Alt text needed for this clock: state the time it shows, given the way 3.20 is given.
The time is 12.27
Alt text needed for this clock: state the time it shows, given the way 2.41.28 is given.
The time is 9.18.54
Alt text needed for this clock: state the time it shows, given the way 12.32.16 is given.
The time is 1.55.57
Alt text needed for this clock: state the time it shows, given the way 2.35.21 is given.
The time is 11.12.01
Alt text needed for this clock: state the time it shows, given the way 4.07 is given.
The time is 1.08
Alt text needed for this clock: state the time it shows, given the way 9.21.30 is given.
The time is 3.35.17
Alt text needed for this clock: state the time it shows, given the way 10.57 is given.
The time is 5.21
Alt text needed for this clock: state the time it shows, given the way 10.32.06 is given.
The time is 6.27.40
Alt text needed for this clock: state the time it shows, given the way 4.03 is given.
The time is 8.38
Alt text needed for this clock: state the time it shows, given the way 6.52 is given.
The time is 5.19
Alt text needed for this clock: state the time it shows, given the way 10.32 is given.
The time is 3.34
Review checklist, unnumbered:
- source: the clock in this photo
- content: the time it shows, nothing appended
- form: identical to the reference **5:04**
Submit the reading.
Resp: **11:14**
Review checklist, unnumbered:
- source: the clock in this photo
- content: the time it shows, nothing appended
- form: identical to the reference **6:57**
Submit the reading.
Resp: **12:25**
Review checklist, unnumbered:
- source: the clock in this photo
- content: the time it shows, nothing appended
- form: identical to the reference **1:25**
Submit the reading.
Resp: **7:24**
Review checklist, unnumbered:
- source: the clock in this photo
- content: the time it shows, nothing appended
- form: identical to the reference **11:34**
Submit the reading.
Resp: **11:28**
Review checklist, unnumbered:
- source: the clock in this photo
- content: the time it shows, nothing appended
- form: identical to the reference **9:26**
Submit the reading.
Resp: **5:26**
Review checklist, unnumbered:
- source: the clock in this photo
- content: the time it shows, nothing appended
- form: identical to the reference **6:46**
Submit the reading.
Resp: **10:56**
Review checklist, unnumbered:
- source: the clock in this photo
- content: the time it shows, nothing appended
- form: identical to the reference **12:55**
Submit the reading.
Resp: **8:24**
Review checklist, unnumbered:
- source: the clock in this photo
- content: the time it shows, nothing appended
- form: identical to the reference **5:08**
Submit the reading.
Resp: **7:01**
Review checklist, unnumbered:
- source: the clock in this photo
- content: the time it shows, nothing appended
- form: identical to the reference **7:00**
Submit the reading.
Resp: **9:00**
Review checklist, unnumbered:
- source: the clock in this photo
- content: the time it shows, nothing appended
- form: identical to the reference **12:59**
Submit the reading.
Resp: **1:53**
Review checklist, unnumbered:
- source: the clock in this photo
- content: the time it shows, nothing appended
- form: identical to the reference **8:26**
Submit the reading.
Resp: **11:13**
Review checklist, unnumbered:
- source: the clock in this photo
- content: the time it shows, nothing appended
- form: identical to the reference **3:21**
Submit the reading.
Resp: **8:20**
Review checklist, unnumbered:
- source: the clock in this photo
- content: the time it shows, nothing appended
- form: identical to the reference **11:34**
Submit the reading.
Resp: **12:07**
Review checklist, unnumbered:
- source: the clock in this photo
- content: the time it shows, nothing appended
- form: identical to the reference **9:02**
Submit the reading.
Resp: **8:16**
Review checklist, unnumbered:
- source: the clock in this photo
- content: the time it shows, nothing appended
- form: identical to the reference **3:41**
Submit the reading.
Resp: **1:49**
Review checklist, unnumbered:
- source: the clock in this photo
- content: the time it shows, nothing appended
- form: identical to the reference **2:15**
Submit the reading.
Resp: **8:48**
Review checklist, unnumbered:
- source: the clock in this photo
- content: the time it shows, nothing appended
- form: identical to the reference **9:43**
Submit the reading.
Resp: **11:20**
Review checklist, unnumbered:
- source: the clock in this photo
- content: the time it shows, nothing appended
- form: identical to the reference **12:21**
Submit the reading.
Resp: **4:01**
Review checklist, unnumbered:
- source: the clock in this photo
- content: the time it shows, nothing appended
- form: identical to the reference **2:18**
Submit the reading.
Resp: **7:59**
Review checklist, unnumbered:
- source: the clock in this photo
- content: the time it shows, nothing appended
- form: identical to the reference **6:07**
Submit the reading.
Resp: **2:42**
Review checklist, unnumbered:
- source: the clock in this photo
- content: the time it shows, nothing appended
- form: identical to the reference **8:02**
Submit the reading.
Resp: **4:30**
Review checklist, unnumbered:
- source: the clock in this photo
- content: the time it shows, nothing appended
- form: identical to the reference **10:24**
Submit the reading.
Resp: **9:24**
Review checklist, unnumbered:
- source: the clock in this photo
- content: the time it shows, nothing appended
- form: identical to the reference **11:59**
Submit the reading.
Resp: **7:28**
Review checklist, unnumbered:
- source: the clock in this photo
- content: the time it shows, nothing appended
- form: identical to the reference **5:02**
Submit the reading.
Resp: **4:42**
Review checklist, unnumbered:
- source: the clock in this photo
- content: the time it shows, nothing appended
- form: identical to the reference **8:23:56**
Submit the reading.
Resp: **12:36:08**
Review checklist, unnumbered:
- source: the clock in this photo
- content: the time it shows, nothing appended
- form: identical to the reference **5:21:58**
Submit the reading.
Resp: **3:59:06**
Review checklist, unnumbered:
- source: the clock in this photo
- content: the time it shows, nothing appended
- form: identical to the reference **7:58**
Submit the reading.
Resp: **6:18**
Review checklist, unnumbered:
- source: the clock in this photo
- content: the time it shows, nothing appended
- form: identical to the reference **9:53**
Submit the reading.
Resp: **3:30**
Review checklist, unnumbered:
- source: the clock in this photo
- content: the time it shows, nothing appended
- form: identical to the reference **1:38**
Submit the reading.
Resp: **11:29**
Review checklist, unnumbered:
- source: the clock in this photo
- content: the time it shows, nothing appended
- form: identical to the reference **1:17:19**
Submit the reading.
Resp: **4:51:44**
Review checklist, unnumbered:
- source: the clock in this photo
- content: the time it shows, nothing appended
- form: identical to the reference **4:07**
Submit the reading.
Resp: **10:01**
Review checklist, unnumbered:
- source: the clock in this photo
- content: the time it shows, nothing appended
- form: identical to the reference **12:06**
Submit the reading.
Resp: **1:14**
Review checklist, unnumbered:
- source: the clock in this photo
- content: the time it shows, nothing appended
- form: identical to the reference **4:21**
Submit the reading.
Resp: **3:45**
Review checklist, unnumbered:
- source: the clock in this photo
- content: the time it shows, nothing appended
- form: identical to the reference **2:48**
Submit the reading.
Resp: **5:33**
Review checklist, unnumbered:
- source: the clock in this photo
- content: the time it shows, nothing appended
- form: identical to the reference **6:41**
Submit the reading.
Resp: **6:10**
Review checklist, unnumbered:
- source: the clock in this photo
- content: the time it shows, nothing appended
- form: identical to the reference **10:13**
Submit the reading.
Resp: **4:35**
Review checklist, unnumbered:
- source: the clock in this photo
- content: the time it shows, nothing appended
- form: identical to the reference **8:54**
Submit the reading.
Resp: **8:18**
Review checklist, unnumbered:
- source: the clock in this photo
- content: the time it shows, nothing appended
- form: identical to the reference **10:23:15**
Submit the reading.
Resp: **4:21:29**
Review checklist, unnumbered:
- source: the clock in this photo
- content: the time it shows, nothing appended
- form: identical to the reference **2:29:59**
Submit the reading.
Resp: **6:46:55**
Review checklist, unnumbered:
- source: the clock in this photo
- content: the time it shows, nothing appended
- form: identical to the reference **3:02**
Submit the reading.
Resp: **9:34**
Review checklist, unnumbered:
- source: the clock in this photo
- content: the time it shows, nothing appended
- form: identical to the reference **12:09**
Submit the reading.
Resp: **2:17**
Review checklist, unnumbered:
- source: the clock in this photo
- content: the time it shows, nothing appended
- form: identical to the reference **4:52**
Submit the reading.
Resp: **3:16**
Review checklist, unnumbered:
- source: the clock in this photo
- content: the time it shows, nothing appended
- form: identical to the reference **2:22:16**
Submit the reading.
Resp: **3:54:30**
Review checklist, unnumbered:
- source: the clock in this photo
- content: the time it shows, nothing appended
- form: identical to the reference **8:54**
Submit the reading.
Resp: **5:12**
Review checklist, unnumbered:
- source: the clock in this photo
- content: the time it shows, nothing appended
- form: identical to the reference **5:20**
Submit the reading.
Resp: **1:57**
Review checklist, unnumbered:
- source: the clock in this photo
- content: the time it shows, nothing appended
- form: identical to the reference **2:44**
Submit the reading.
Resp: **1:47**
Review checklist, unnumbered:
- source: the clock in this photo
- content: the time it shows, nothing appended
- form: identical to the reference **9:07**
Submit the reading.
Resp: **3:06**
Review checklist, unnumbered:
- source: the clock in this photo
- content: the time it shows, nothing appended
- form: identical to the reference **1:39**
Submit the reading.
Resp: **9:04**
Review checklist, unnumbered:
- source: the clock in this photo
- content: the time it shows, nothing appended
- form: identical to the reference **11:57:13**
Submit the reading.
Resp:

☆ ☆ ☆

Your task. Convert the material above into a Markdown table with the columns Row and Line, starting at the line that contains "6.52 is given." and stopping after the line that contains "Resp: **10:56**". Number each line in order and omit blank lines.

Exercise solution.
| Row | Line |
|---|---|
| 1 | Alt text needed for this clock: state the time it shows, given the way 6.52 is given. |
| 2 | The time is 5.19 |
| 3 | Alt text needed for this clock: state the time it shows, given the way 10.32 is given. |
| 4 | The time is 3.34 |
| 5 | Review checklist, unnumbered: |
| 6 | - source: the clock in this photo |
| 7 | - content: the time it shows, nothing appended |
| 8 | - form: identical to the reference **5:04** |
| 9 | Submit the reading. |
| 10 | Resp: **11:14** |
| 11 | Review checklist, unnumbered: |
| 12 | - source: the clock in this photo |
| 13 | - content: the time it shows, nothing appended |
| 14 | - form: identical to the reference **6:57** |
| 15 | Submit the reading. |
| 16 | Resp: **12:25** |
| 17 | Review checklist, unnumbered: |
| 18 | - source: the clock in this photo |
| 19 | - content: the time it shows, nothing appended |
| 20 | - form: identical to the reference **1:25** |
| 21 | Submit the reading. |
| 22 | Resp: **7:24** |
| 23 | Review checklist, unnumbered: |
| 24 | - source: the clock in this photo |
| 25 | - content: the time it shows, nothing appended |
| 26 | - form: identical to the reference **11:34** |
| 27 | Submit the reading. |
| 28 | Resp: **11:28** |
| 29 | Review checklist, unnumbered: |
| 30 | - source: the clock in this photo |
| 31 | - content: the time it shows, nothing appended |
| 32 | - form: identical to the reference **9:26** |
| 33 | Submit the reading. |
| 34 | Resp: **5:26** |
| 35 | Review checklist, unnumbered: |
| 36 | - source: the clock in this photo |
| 37 | - content: the time it shows, nothing appended |
| 38 | - form: identical to the reference **6:46** |
| 39 | Submit the reading. |
| 40 | Resp: **10:56** |